Brillendorsch schrieb:


> hat denn wirklich jemand was Anderes erwartet?
> Die bekommt doch schon beim Wort "Verbot" ne feuchte Hose. Jetzt will sie halt ein letztes mal so richtig *"kommen"*


Das ist ein vollkommen unübliches Verhalten unter Parteien/Politikern, selbst nach so einer Wahl.

Ja, das hätte ich nicht erwartet..

Aber man lernt nie aus...

Damit steht eines klar fest:
Sozialdemokraten sind Anglerfeinde.

Und wer als angelnder Sozi da nicht direkt bei seiner Partei, Schulz und Konsorten sich meldet und Einspruch erhebt, ist in meinen Augen kein Stück besser als die anglerfeindlichen SPD-Damen Hendricks, Rodust und Hagedorn..


----------



## Taxidermist (27. September 2017)

*AW: Ministerin Hendricks (SPD) hat vor ihrem Abtritt noch Angelverbote unterschrieben*

Ich habe auch nichts anderes erwartet und der potenzielle Nachfolger
https://de.wikipedia.org/wiki/Anton_Hofreiter
wird sich sicher freuen über diese Vorarbeit, die man selbstverständlich auch als Startschuss für weitere Verbote sehen kann!

Jürgen


----------



## Thomas9904 (27. September 2017)

*AW: Ministerin Hendricks (SPD) hat vor ihrem Abtritt noch Angelverbote unterschrieben*

So wie es bis jetzt aussieht, hat die anglerfeindliche SPD-Ministerin mit EX-NABU-Geschäftsführer Flasbarth als Staatssekretär das im Wahltrubel gemacht, ohne jemanden zu informieren (kann sie, da "nur" Verordnung)..

Ob und wie sich das andere Minister oder Kanzlerin gefallen lassen, wird sich zeigen.


----------



## Thomas9904 (27. September 2017)

*AW: Ministerin Hendricks (SPD) hat vor ihrem Abtritt noch Angelverbote unterschrieben*

Ich glaube auch nicht(s), ich bin mit den Ministerien in Verbindung.


----------



## Vincent_der_Falke (27. September 2017)

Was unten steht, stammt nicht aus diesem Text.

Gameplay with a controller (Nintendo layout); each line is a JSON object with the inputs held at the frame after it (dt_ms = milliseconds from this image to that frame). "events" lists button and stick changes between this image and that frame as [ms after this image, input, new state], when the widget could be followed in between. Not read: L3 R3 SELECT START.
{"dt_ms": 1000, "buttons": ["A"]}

*AW: Ministerin Hendricks (SPD) hat vor ihrem Abtritt noch Angelverbote unterschrieben*

Gründe doch ne Partei, PFA (Partei freier Angler)


----------



## Thomas9904 (27. September 2017)

*AW: Ministerin Hendricks (SPD) hat vor ihrem Abtritt noch Angelverbote unterschrieben*

Ich muss echt gerade aufpassen, was ich schreibe, musste mehrmals einiges löschen. Da käm ich in Knast für..

AHbe 4-stelligen Blutdruck..................


----------



## Vincent_der_Falke (27. September 2017)

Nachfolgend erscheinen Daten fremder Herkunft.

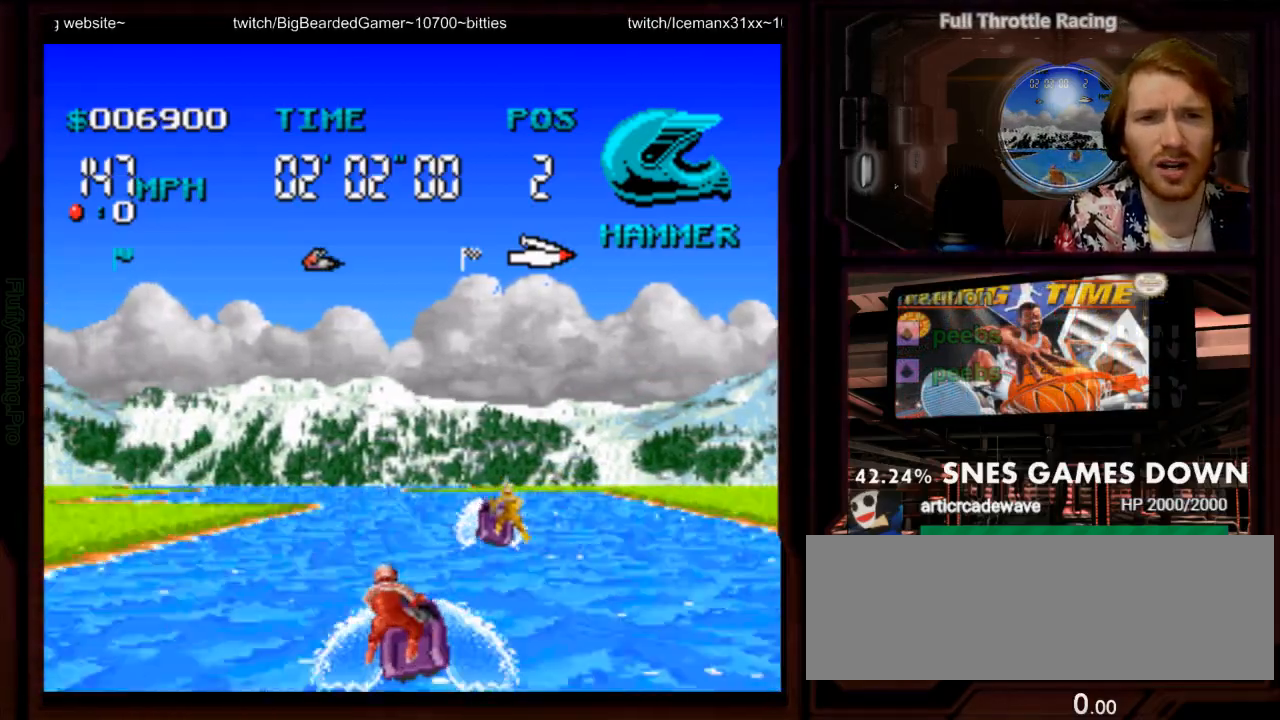
{"dt_ms": 500, "buttons": ["A"], "events": []}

*AW: Ministerin Hendricks (SPD) hat vor ihrem Abtritt noch Angelverbote unterschrieben*

Kann ich nur zu gut nachvollziehen. Da bekommt man schon ganz abgedrehte Gedanken wenn man solchen "Menschen" zu tun hat...


----------



## 50er-Jäger (27. September 2017)

*AW: Ministerin Hendricks (SPD) hat vor ihrem Abtritt noch Angelverbote unterschrieben*

Was sagt eigentlich das Team Anglerdemo dazu?


----------



## Thomas9904 (27. September 2017)

*AW: Ministerin Hendricks (SPD) hat vor ihrem Abtritt noch Angelverbote unterschrieben*

am Kotzen, kannste Dir denken.

So nach all dem Kampf von einer in meinen Augen nur anglerfeindlichen Sozen-Ministerin mit ihrem Ex-NABU-Geschäftsführer verarscht zu werden, gegen/ohne Kenntnis in BMEL und Kanzleramt das als "Abschiedsgeschenk gegen jeden parlamentarischen und politischen Brauch so durchzuziehen, das ist auch mehr als ein starkes Stück.


----------



## 50er-Jäger (27. September 2017)

*AW: Ministerin Hendricks (SPD) hat vor ihrem Abtritt noch Angelverbote unterschrieben*



bastido schrieb:


> Um Deinen Kreislauf zu schonen, sage ich Dir jetzt nicht was Fr. Ministerin nach 24 Jahren Bundestag und 4 Jahren als Ministerin *an Ruhegeld zusteh*t. Klar ist, dass die dann bei so einer Wahlniederlage völlig schmerzfrei agiert.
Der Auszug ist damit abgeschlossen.